Re: [Haskell-cafe] why typeRepArgs (typeOf "hello") is [Char] ?

Thanks a lot ! 2009/2/2 Ross Mellgren :

Sure:

(+) :: Integer -> Integer -> Integer (really Num a => a -> a -> a, but we'll use the defaulted one)

Which is really

(+) :: -> Integer (-> Integer Integer) (that is, the function type constructor is * -> * -> * and right associative)

So when you say typeRepArgs (typeOf (+)) you get Integer and (-> Integer Integer), which pretty-prints as (Integer -> Integer)

It is possible, but you have to check if the type constructor is really a function type, e.g.:

import Data.Typeable

funTyCon :: TyCon funTyCon = mkTyCon "->"

argsOf :: TypeRep -> [TypeRep] argsOf ty | typeRepTyCon ty == funTyCon = let (x:y:[]) = typeRepArgs ty in x : argsOf y | otherwise = []

*Main Data.Typeable> let f = (undefined :: Int -> Char -> String -> ()) *Main Data.Typeable> argsOf (typeOf f) [Int,Char,[Char]]

-Ross

On Feb 2, 2009, at 3:27 PM, minh thu wrote:

...

Thanks. Could you add to your explanation this one :

*Graph> typeRepArgs (typeOf (+)) [Integer,Integer -> Integer]

In fact, I tried to write a function that would give the types used by a function, for instance [Integer, Integer, Integer] for (+) (the last one would be the 'return' type). So I applied recursively typeRepArgs to the second element of the list (if any) (here, Integer -> Integer).

It worked well until I tried it on a function like :: Char -> Int -> [Char] where the last recursive call gives [Char] instead of [].

Is it possible to write such a function ?

Thank you, Thu

2009/2/2 Ross Mellgren :

...

==*==

### Task requirements
1. In the typeRepArgs thread, what kind does the reply give for the function type constructor?
2. Carry on the typeRepArgs thread from the point where it stops.

==*==

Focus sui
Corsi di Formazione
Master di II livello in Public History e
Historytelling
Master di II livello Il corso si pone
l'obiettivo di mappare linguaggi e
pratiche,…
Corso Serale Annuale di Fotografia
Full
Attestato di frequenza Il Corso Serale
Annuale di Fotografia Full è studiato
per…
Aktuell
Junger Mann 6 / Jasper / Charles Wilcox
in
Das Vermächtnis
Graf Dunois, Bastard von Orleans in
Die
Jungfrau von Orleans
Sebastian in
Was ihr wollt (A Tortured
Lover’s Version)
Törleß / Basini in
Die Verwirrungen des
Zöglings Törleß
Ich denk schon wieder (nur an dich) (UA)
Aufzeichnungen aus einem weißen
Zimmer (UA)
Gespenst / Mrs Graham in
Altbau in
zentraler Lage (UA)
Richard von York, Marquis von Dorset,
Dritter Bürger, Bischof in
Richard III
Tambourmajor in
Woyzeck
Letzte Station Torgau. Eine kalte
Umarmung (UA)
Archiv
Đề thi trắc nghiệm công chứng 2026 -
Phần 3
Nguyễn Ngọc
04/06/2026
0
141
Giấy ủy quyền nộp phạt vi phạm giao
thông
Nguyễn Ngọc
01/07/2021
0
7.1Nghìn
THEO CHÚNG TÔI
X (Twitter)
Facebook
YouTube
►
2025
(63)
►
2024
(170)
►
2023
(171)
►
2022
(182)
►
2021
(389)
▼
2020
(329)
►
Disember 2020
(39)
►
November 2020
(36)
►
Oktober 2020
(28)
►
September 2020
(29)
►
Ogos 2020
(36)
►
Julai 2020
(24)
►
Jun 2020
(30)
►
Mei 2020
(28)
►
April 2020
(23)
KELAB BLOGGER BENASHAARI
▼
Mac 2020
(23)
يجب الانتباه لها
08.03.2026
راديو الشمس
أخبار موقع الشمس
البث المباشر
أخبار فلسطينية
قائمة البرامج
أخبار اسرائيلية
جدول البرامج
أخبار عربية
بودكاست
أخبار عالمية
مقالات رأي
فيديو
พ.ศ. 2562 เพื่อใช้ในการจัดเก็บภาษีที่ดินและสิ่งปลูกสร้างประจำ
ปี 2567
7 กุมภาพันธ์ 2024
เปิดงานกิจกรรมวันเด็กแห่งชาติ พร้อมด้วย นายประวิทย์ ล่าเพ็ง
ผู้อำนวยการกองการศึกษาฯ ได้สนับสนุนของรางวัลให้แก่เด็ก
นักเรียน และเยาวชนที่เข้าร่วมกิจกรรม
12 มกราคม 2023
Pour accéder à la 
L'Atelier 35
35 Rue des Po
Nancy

==*==

### Expected results
1. * -> * -> *

2.
The type of "hello" is String, which is [Char], which is really [] Char (that is, the list type of kind * -> *, applied to Char).

1, 'a', and True are all simple types (I'm sure there's a more particular term, maybe "monomorphic"?) with no type arguments.

[] has a type argument, Char.

Consider:

Prelude Data.Typeable> typeRepArgs (typeOf (Just 1)) [Integer]

and

Prelude Data.Typeable> typeRepArgs (typeOf (Left 'a' :: Either Char Int)) [Char,Int]

-- typeRepArgs is giving you the arguments of the root type application, [] (list) in your case, Maybe and Either for the two examples I gave.

Does this make sense?

-Ross

On Feb 2, 2009, at 3:09 PM, minh thu wrote:

...

Hello,

With Data.Typeable :

*Graph> typeRepArgs (typeOf 1) [] *Graph> typeRepArgs (typeOf 'a') [] *Graph> typeRepArgs (typeOf True) [] *Graph> typeRepArgs (typeOf "hello") [Char]

I don't understand why the latter is not []. Could someone explain it ?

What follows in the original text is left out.